Rot Kreuz

 

Meine Kernkompetenz: Frauen einwickeln

 

 

Greifswald (SPA): Als ich noch kurz um die Ecke gehe, um die Umluft zu nikotinisieren, läuft sie freundlich grüßend an mir vorbei. Marineblaue Hose, marineblaue Jacke und darunter eine weiße Bluse, von deren Kragen mich das Corporate Design des Deutschen Roten Kreuzes grüßt. In den Händen transportiert sie vier prall gefüllte Taschen mit weiterbildungsrelevantem Equipment – eindeutig identifizierbar an orangenen Warnwesten, die aus einer der Tüten quellen. Schon prophezeie ich erfüllend selbst.

 

15 Minuten später hat sich Bea Wilmen dem Auditorium, bestehend aus neun Auffrischlern des Erste-Hilfe-Lehrgangs, vorgestellt. Frührentnerin. Junggeblieben. Dynamisch. Alle Stufen der Karriereleiter wundgetreten. Ausgestattet mit einem Qualitätsmotor aus deutscher Produktion, den sie nun trotz gelaufener 400000 Kilometer mit hoher Drehzahl vorfährt. Für eine solche Frau wurde das Generationenwohnen erfunden - falls es die Biologie zulässt, würde sie einen solchen Laden über die nächsten 100 Jahre schmeißen. Mit oder ohne rotem Kreuz am Kragen.

 

Eine erste Folie ihrer PowerPointPräsentation macht Munkeln. Wir befinden uns in einer Veranstaltung, die bei didaktischer Struktur und stringenter Kenntnisauffrischung das Potential in sich trägt, gegen 13 Uhr beendet zu sein. Zumal nur 60 Prozent der angemeldeten Kundschaft erschienen ist. Nun prangt uns von der Leinwand ein „16 Uhr“ in großen Lettern entgegen. Natürlich in Rot. Schüchternen Protest, dass die Anwesenden doch alle zwei Jahre mit den anstehenden Inhalten konfrontiert werden, wischt Bea Wilmen auf eine junggebliebene, dynamische Art und Weise forsch beiseite. Bevor sie ins Detail geht – frontale Unterweisung mit Anekdoten von jeder einzelnen Stufe der Karriereleiter.

 

Gegen zehn Uhr wird es praktisch. Wir hüllen unsere Oberkörper in die mitgebrachten Warnwesten und gehen nach draußen. Zwei Warndreiecke, zuvor in feinmotorischer Kleinarbeit zusammengesteckt, sollen landstraßengemäß in die Spiegelsdorfer Walachei gestellt werden. Frau Wilmen agiert bei der Auftragsvergabe genderneutral: Mann und Frau. Diese schreiten nun geschätzte 50 Meter ab (beim Auftrag „Autobahn“ hätten sie die Koitenhägener Straße queren müssen), bevor die anwesenden zwei Apothekerinnen mit einem Fünfmetermaßband und im Rotierschritt hinterherrotieren, um die Schrittgenauigkeit zu evaluieren. Sensation: die Frau ist näher dran.

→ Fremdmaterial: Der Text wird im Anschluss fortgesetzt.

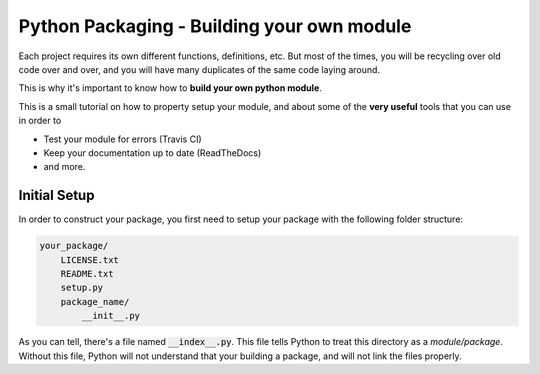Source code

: .. _Python_Packaging:
================================================
Python Packaging - Building your own module
================================================

Each project requires its own different functions, definitions, etc.
But most of the times, you will be recycling over old code over and over,
and you will have many duplicates of the same code laying around.

This is why it's important to know how to **build your own python module**.

This is a small tutorial on how to property setup your module, and 
about some of the **very useful** tools that you can use in order to 

- Test your module for errors (Travis CI)
- Keep your documentation up to date (ReadTheDocs)
- and more.

.. _Initial_Setup:
---------------------------------
Initial Setup
---------------------------------

In order to construct your package, you first need to setup your package 
with the following folder structure:

.. code::

    your_package/
        LICENSE.txt
        README.txt
        setup.py
        package_name/
            __init__.py

As you can tell, there's a file named :code:`__index__.py`. This file tells 
Python to treat this directory as a *module/package*. Without 
this file, Python will not understand that your building a package, and 
will not link the files properly.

Nach einigen in einem Auto simulierten Bergungswürgegriffen widmen wir uns im Schulungsraum der berüchtigten Beatmungspuppe. Bea Wilmen hat nur eine bereitgelegt und verweilt sehr lange bei den Punkten Eins und Zwei der Vier-Schritt-Methode: Erläutern und Vormachen. Dann erzeugt sie mit dem Übungsauftrag ein erneutes Munkeln: fünfmal zwei Beatmungsstöße, fünfmal 30 Herzdruckmassagen, jeder. Meine Nachbarin macht einen ausgeklügelten Vorschlag zur Zeitkompression: „Können wir das auch zu zweit machen?“. Frau Wilmen gibt sich gönnerhaft, bejaht und schreitet unter der Ankündigung, eine passende Begleitmusik dabei zu haben, an den Techniktisch. Es ertönt ein schleichender Technobeat mit Free Jazz–Elementen, dessen Melodie sich alle 11 Sekunden in einer Schleife wiederholt. Während sich die Kursleiterin in Trance begibt und dem ersten Beatmungspärchen zuzählt, machen sich bei mir und anderen Konsumenten der raumfüllenden Rhythmik Kopfschmerzen breit. Die werden verstärkt, als Bea Wilmen nach 150 Herzdruckmassagen den nächsten Arbeitsauftrag an zwei kniende Menschen richtet. Ein Auftrag, der meine zeitkompressionsorientierte Nachbarin mit leisem Stöhnen in sich zusammensacken lässt.